--- EXCERTO DO DOCUMENTO ---
-------------------------
Carregou realmente uma cruz? Alguma investigação encontrou realmente o corpo de Jesus? São só duas questões que muitas pessoas terão colocado, independentemente da sua crença.

No cinema a paixão e a morte de Cristo já foi vista em inúmeras ocasiões, por vezes, de modo substancialmente diferente.

Uma das mais marcantes foi sem dúvida a “Paixão de Cristo”, realizada em 2004, por Mel Gibson, e cuja dureza do filme lhe valeu ser considerado antissemita pela comunidade judaica.

Mas o que se terá passado realmente naqueles dias? O diário espanhol ABC, na sua edição de ontem, 2 de abril, consultou vários especialistas em Fisiologia, História e nas Sagradas escrituras e questionou-os sobre os mitos e as verdades em torno da morte e ressurreição de Jesus.

 

Há alguma evidência de que Jesus existiu mesmo?

É hábito dizer-se, em investigação da História Antiga, “testis unus, testis nullus”, que dispor de uma só evidência sobre um acontecimento é como não dispor de nada. Não é, no entanto, o caso sobre Jesus de Nazaré.
-------------------------
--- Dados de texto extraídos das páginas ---
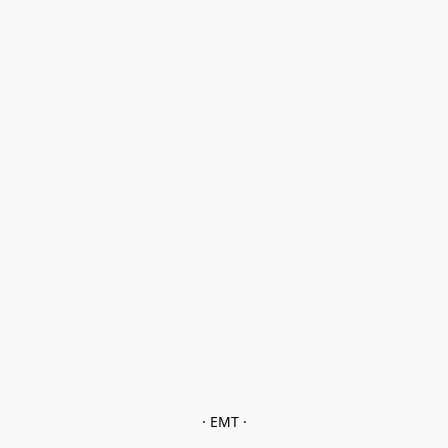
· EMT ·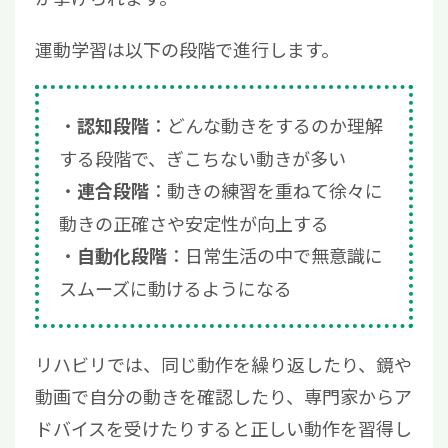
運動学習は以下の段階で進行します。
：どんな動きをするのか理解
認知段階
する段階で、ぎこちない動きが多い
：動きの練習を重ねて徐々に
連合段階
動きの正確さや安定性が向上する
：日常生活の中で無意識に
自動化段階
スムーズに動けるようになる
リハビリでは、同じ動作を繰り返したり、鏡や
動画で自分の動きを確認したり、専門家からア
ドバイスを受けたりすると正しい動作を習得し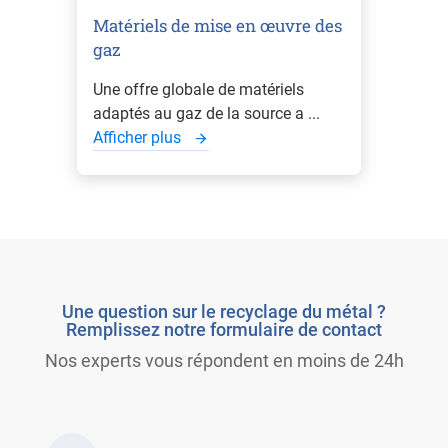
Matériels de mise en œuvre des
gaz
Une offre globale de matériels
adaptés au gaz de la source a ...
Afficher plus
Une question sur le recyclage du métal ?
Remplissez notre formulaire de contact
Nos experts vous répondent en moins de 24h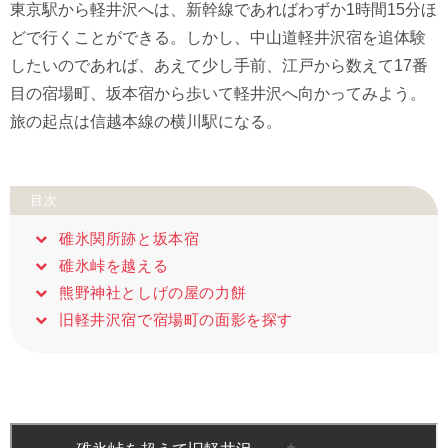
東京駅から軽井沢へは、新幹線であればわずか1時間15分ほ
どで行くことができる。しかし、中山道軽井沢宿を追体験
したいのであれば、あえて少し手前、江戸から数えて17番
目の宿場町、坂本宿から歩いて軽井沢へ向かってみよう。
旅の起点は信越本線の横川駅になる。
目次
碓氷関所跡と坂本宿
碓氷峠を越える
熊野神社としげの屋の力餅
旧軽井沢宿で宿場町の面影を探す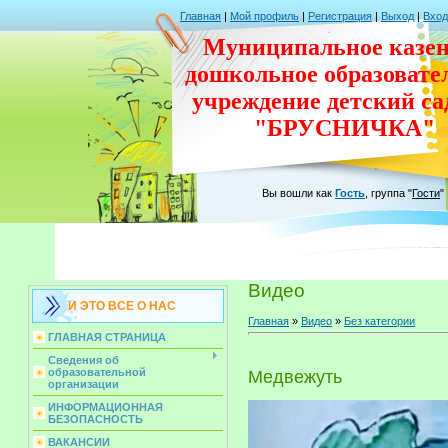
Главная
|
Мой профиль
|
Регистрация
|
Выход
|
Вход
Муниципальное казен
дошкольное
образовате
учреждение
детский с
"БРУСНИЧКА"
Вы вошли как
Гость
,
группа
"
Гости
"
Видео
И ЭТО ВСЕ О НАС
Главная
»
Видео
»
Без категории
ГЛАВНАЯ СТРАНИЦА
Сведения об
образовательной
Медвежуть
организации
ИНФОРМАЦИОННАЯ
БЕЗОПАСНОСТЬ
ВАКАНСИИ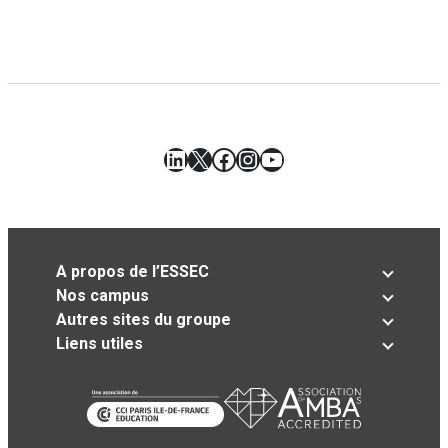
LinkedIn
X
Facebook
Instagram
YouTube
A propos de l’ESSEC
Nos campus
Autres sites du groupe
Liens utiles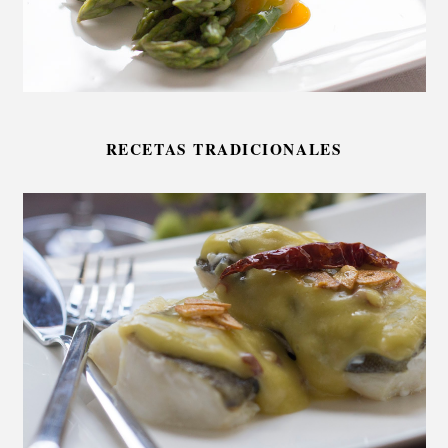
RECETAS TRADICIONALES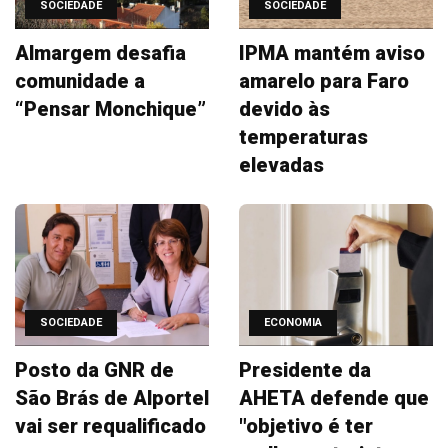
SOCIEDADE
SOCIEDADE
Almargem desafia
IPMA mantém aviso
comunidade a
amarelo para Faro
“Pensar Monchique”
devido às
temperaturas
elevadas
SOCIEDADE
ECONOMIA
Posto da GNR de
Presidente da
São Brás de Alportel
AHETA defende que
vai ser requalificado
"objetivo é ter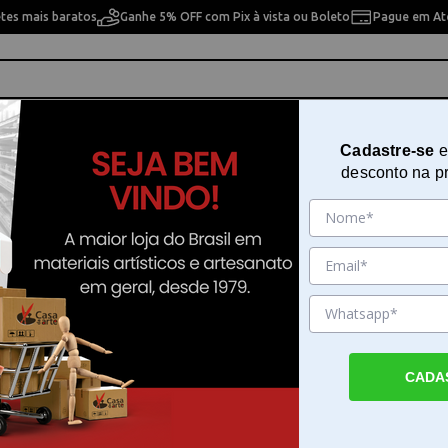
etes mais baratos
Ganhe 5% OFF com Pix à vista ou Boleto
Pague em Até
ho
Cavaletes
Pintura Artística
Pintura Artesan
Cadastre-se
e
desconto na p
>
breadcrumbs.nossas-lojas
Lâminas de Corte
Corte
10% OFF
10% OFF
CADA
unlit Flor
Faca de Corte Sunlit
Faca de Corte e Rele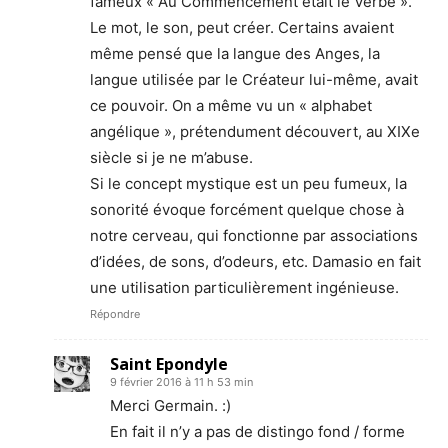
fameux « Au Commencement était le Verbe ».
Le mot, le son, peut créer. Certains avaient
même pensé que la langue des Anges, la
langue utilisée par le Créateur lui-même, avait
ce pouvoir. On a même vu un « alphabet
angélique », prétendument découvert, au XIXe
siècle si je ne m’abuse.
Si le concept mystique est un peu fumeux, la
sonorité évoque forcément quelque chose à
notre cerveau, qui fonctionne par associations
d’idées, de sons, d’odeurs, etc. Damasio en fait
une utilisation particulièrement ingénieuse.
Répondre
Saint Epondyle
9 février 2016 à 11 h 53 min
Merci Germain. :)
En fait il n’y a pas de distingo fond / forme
-------------------------
--- TAREFA ATRIBUÍDA ---
Repita tal como está o trecho do excerto sobre a morte de Jesus que começa com as palavras "Uma das mais" e termina em "Jesus de Nazaré.". Baseie-se unicamente no excerto.

--- RESPOSTA ---
Uma das mais marcantes foi sem dúvida a “Paixão de Cristo”, realizada em 2004, por Mel Gibson, e cuja dureza do filme lhe valeu ser considerado antissemita pela comunidade judaica.

Mas o que se terá passado realmente naqueles dias? O diário espanhol ABC, na sua edição de ontem, 2 de abril, consultou vários especialistas em Fisiologia, História e nas Sagradas escrituras e questionou-os sobre os mitos e as verdades em torno da morte e ressurreição de Jesus.

 

Há alguma evidência de que Jesus existiu mesmo?

É hábito dizer-se, em investigação da História Antiga, “testis unus, testis nullus”, que dispor de uma só evidência sobre um acontecimento é como não dispor de nada. Não é, no entanto, o caso sobre Jesus de Nazaré.